Tribal vacuum in mainstream parties


Soren in the garden at his residence in Bokaro. (PTI)
New Delhi, Jan. 9: The BJP has wrenched power in “yet another state”. The Congress is looking at long-term gains by refusing to back Shibu Soren. But the Jharkhand verdict has also opened the eyes of the two mainline parties to a disturbing realisation: their failure to “nurture” tribal leaders.
“Both of us stand exposed as out-and-out upper caste parties who have failed to create, and worse, nurture tribal leadership. The mandate’s message is the success of two tribal leaders, Soren and our ally Babulal Marandi. Looks like the tribals have found their political niche,” said a Congress general secretary who didn’t want to be named.
The BJP’s worry is that just like Mayavati vaulted from success to success each time it propped her up as Uttar Pradesh chief minister, Soren and his JMM might grow from the coalition experiment in Ranchi.
A Jharkhand MP, privately opposed to the alliance with Soren, said Arjun Munda, who was shaping into a tribal leader of “substance”, might fall by the wayside as a result.
Karia Munda, its other tribal face, was virtually pensioned off the day he was nominated as Lok Sabha deputy Speaker, though the BJP tried to earn brownie points on the move.
The prospect of a rapprochement with its other former chief minister, Marandi, seems remote right now.
“We could have given Sumitra Mahajan, a woman, the post. But we opted for a tribal,” said Vinay Sahasrabuddhe, the political adviser to new BJP president Nitin Gadkari.
The Congress is more or less in the same boat. “If the BJP hangs on to Soren, we will cling to Marandi,” the general secretary conceded.
The inability to promote tribal leaders is evident in the power structure of the two parties.
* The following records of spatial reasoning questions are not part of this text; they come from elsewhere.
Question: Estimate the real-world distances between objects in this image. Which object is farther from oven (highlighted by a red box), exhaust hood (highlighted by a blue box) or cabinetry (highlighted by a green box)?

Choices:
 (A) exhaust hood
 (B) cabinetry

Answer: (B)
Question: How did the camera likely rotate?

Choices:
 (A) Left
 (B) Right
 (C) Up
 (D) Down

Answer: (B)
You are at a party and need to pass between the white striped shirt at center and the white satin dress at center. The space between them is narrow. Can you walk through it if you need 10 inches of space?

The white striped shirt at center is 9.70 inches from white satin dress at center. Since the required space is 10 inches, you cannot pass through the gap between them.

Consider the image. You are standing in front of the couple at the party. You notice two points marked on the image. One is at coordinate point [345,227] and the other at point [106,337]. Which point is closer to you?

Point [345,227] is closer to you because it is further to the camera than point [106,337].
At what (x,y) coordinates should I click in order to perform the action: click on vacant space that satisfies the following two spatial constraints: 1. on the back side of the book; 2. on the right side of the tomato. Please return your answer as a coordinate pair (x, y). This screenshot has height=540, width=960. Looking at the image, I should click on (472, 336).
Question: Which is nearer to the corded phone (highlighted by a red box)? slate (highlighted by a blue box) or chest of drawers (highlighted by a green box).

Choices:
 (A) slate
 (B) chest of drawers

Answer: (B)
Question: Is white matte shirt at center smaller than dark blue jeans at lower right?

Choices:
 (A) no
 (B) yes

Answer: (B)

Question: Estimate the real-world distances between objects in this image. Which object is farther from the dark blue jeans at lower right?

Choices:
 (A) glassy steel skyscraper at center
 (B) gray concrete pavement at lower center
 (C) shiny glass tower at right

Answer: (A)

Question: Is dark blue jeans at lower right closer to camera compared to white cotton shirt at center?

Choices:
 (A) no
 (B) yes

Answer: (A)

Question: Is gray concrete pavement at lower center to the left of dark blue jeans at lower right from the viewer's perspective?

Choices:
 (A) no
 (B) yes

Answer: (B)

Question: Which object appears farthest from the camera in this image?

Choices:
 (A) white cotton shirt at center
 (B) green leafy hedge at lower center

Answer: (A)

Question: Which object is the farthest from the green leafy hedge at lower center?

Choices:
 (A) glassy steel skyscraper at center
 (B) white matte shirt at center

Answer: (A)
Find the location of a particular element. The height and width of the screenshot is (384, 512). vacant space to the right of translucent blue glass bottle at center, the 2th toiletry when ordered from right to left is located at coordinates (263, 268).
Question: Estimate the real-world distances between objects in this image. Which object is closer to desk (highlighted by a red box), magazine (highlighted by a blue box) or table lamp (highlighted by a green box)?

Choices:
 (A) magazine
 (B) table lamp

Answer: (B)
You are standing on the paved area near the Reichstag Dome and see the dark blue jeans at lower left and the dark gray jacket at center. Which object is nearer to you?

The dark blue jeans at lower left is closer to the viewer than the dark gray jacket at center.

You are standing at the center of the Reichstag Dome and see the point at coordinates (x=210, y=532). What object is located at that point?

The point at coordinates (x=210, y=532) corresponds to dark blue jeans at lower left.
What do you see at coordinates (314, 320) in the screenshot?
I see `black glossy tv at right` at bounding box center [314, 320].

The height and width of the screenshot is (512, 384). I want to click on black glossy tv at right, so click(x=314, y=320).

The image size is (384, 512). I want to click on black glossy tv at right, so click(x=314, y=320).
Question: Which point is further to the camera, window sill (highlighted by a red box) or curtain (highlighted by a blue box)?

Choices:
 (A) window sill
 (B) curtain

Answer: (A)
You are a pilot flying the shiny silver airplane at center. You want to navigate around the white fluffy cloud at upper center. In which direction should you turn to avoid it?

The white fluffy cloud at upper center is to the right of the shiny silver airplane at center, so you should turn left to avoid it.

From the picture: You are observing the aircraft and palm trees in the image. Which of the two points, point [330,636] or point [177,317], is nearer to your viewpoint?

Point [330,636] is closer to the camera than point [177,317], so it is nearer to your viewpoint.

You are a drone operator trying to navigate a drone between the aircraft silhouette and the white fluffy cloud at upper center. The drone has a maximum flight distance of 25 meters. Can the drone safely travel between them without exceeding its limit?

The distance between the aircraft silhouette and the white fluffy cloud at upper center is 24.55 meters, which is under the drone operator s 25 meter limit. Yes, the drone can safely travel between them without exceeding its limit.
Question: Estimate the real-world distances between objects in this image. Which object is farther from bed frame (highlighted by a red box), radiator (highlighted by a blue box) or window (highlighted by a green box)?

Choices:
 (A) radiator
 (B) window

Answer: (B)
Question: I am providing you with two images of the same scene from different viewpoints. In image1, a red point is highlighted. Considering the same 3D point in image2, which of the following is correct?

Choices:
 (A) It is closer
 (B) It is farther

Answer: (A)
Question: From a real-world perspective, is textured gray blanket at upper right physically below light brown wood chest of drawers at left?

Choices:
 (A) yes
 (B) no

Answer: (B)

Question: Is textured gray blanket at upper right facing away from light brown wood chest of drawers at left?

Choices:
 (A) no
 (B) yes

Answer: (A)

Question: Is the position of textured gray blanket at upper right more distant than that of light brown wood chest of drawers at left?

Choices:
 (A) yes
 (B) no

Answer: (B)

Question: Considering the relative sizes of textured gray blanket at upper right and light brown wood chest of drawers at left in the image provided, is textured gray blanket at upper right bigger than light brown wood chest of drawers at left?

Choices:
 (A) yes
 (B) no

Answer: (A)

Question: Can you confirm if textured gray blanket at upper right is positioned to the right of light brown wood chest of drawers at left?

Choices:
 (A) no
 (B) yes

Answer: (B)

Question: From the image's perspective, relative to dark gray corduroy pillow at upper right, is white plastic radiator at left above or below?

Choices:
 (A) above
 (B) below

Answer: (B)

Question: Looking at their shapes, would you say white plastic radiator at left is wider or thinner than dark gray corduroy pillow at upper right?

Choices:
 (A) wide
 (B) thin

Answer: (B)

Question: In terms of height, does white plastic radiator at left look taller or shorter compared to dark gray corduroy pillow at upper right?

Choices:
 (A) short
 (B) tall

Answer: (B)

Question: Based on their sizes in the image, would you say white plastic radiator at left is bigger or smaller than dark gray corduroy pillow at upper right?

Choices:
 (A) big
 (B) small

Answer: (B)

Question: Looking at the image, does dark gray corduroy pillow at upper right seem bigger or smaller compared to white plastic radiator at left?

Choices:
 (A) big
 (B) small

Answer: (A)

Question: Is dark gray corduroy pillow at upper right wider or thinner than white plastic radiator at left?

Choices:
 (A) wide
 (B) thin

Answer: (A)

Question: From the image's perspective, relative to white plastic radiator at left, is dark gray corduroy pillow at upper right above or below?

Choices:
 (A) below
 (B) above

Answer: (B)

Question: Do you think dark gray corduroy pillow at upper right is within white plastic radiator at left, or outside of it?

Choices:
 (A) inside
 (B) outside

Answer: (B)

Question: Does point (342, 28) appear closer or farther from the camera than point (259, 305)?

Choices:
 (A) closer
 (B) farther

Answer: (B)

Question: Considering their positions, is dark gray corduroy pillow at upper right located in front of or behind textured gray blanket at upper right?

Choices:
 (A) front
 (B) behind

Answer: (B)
The BJP’s upper echelons are dominated by Brahmins. Of the 19 top posts in the organisation, eight are Brahmins, including Gadkari, three are banias, two are from the backward castes and three are Dalits.
Jual Oram, a vice-president, a sinecure for spent forces, is the lone tribal among the 19.
After the BJP’s rout in the Orissa elections, caused by the defection of its once formidable tribal voters, party leaders attempted a mid-course correction by anointing Oram as state president.
In Chhattisgarh, a predominantly tribal state ruled by the BJP, its most prominent public leaders are chief minister Raman Singh, a Thakur, and his colleague Brij Mohan Aggarwal, a bania.
The Congress’s Brahmin lobby in the state — which includes Motilal Vora and Vidya Charan Shukla — spent more time and energy vanquishing Ajit Jogi, one of its best known tribal leaders, than recouping the party’s base.
“The BJP lacks a tribal face,” Sahasrabuddhe acknowledged. He said the party’s training and resource centre, the Rambhau Mhalige Trust in Mumbai which he heads, recently launched a training programme to identify tribal youths with leadership potential.
“Unfortunately, they are not as articulate as the others although they are as intellectually equipped, if not more,” he said. “Confidence-building will take time.”
While the BJP has one Oram, the Congress’s organisational hierarchy is bereft of a tribal member. “If our leaders talk of inclusive growth, I challenge them to put it in practice or explain to the party why it failed to,” the general secretary said.
Delhi University academic and sociologist Virginius Xaxa said the problem lay in the BJP’s and the Congress’s genes.
“These parties work on the dependency syndrome. They have not given positions of responsibility to tribals. Unlike in most of the north-eastern states, where they have no choice because tribals are in an overwhelming majority, in Chhattisgarh and Orissa the parties are manned predominantly by non-tribals,” said Xaxa, who has worked extensively on tribal empowerment or lack of it.
“At least the BJP is forced to demonstrate its commitment to the SCs and STs. The Congress has internalised the idea of co-option.”